Source text

____

It’s a problem for two significant reasons. The first is because if you have any adopted children in your class, their feelings about their birth parents will – inevitably – be incredibly complex ones. Some might have vivid and possibly traumatic memories of living with their birth parents. Some might have ongoing contact. Others will have had to rely on their adoptive parents for information about their birth families, and while all adoptive parents are taught, in their preparation, about how important it is for children to know their life stories, it’s clear that not all adoptive parents are assiduous in having these conversations. (‘Why do you talk to him about that stuff?’ one acquaintance asked me, about the Dude. ‘Does he really need to know?’ Yes, he does. Shut up.) There’ll be a tangle of emotions that – depending on circumstances – might include anger and fear and guilt but will also include grief and love. And having the figure of a birth mother presented as an object of terror could be extremely damaging.
And what about if you don’t have any adopted children in your class? The other reason why Jennet Humfrye is such a troubling figure is because she feeds into the general hoard of myths and stereotypes that exist around adoption. If you don’t have any experience of adoption in real life – and let’s face it, many people don’t – you will rely on fiction and the media to build your mental model. There are hundreds of examples of adopted and care-experienced people in fiction, and therefore also hundreds of examples of fictional birth parents, adoptive parents and foster carers. And many of these examples are hugely problematic.

____

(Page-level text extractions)
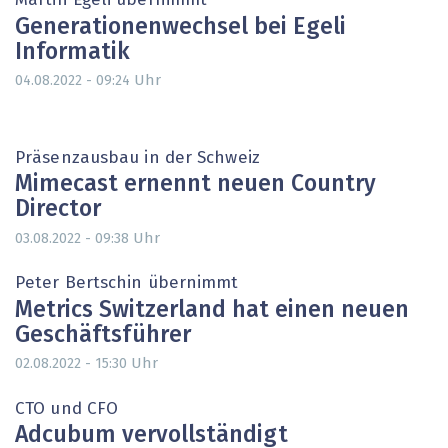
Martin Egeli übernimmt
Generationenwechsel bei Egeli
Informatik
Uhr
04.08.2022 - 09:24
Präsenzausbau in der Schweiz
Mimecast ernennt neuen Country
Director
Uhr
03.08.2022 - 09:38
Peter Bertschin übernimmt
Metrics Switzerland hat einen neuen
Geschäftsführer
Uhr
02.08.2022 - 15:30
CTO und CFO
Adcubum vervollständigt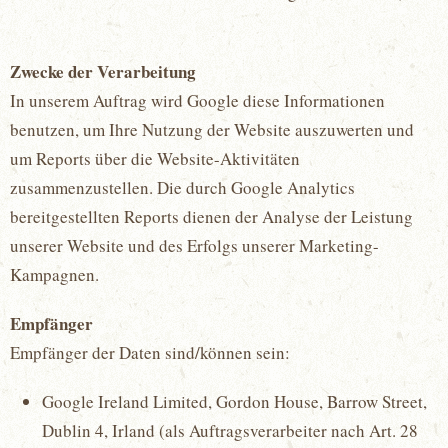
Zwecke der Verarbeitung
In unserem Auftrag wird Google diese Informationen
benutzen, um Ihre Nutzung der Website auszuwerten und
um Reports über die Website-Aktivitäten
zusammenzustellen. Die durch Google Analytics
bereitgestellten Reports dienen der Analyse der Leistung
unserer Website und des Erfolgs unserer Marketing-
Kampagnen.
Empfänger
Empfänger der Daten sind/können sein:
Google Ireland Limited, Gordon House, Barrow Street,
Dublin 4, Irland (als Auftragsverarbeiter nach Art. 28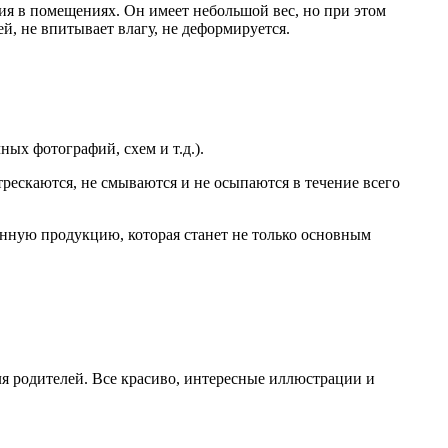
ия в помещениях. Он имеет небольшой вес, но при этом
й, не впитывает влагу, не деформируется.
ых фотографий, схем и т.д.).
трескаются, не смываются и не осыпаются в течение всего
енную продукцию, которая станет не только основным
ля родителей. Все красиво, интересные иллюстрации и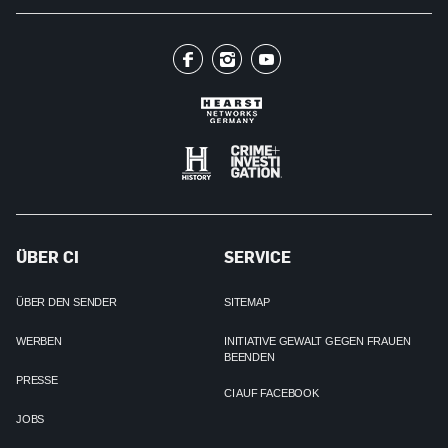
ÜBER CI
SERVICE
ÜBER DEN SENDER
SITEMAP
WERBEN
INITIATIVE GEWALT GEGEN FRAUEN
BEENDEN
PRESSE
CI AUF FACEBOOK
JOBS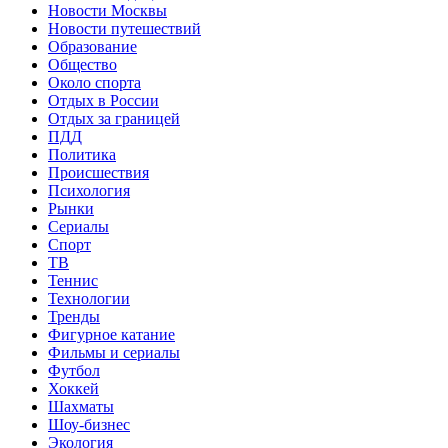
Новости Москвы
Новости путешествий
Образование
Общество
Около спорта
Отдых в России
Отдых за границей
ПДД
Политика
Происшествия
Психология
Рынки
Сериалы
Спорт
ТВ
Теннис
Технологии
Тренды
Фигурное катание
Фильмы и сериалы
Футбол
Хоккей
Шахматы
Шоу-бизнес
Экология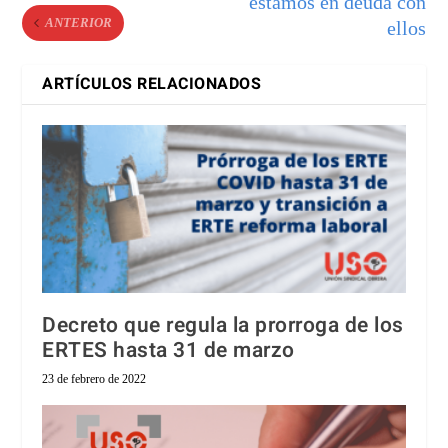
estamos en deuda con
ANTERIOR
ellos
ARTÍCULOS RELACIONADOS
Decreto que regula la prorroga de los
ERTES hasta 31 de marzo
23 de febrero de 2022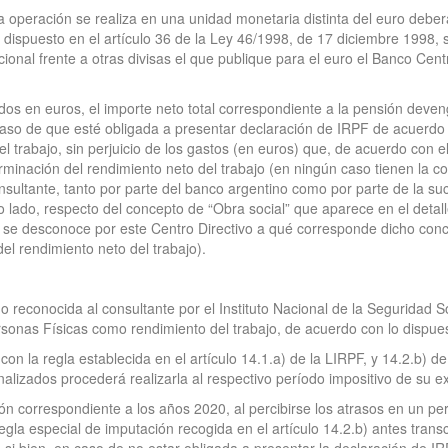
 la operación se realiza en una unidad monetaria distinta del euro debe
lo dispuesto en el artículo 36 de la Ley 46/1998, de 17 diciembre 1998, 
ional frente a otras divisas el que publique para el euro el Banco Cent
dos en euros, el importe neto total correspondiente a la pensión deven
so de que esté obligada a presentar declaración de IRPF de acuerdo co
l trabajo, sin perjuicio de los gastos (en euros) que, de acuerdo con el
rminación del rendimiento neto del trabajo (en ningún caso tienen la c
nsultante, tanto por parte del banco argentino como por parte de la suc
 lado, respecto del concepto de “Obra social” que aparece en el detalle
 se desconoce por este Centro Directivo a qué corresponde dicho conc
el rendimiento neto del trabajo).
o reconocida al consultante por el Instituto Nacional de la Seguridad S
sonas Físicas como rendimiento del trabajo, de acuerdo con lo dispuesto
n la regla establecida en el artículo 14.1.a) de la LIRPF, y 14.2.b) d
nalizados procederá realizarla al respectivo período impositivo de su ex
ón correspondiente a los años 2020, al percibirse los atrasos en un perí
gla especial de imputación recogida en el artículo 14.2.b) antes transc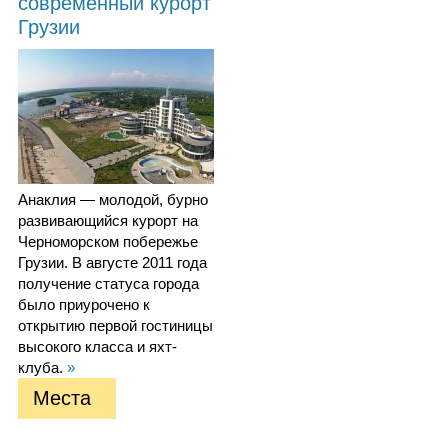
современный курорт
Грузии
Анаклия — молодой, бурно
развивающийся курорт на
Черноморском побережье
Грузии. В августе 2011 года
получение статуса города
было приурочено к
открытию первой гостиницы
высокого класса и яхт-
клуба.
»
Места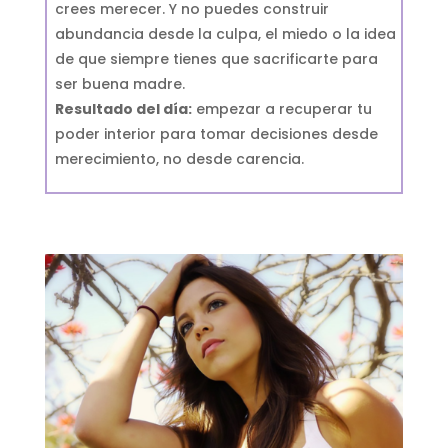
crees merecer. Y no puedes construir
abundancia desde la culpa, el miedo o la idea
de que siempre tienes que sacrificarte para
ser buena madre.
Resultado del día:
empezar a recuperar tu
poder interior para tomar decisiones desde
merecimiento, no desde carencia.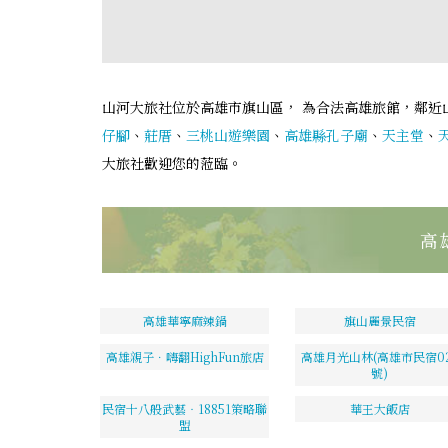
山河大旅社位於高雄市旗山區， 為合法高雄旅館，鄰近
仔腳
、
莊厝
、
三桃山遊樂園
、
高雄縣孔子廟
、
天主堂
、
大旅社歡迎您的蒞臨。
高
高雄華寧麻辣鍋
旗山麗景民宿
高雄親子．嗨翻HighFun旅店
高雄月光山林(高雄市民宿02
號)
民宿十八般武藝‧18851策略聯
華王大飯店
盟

____

Exercise requirements
A - From the passage on adoption in fiction, extract everything from "And what about" down to "are hugely problematic.".
B - Summarize the passage on adoption in fiction in two sentences.
C - Proceed with the passage on adoption in fiction, picking up after its final sentence.

Answers to the problems
A -
And what about if you don’t have any adopted children in your class? The other reason why Jennet Humfrye is such a troubling figure is because she feeds into the general hoard of myths and stereotypes that exist around adoption. If you don’t have any experience of adoption in real life – and let’s face it, many people don’t – you will rely on fiction and the media to build your mental model. There are hundreds of examples of adopted and care-experienced people in fiction, and therefore also hundreds of examples of fictional birth parents, adoptive parents and foster carers. And many of these examples are hugely problematic.

B - The passage gives two reasons why Jennet Humfrye is a troubling figure, the first being that adopted children in a class will have complex feelings about their birth parents, so presenting a birth mother as an object of terror could be extremely damaging. The second is that she feeds the myths and stereotypes around adoption, which people without real experience of it rely on fiction and the media to form.

C -
What might be useful, then, if you’re teaching The Woman in Black, is to consider why it is that the figure of a birth mother – the victim of a terrible injustice – has been treated in this way. Whose interests does it serve, to demonise a woman who has already suffered? In what ways could we see Jennet Humfrye as part of the culture that would still prefer to forget that birth parents exist, to write them out of adopted children’s stories and see them as objects of a profound, atavistic fear?
Last year, I talked to Al Coates of The Adoption and Fostering Podcast about the ways in which adoption is represented in fiction and popular culture. One thing Al said was that what adoption needs is its own version of Cathy Come Home, a story that presents the reality: not the unicorns-and-rainbows fairytale of adoption recruitment campaigns, not the superhero wonder children and not the demons. Too many stories rely on adoption as an easy source of tropes and plot twists. The Woman in Black can open up some conversations about adoption, and can help to shed light on some of the injustices that have taken place. But the way it treats Jennet Humfrye should also make us feel profoundly uncomfortable, and if we’re teaching this novel, then we need to be aware of its flaws.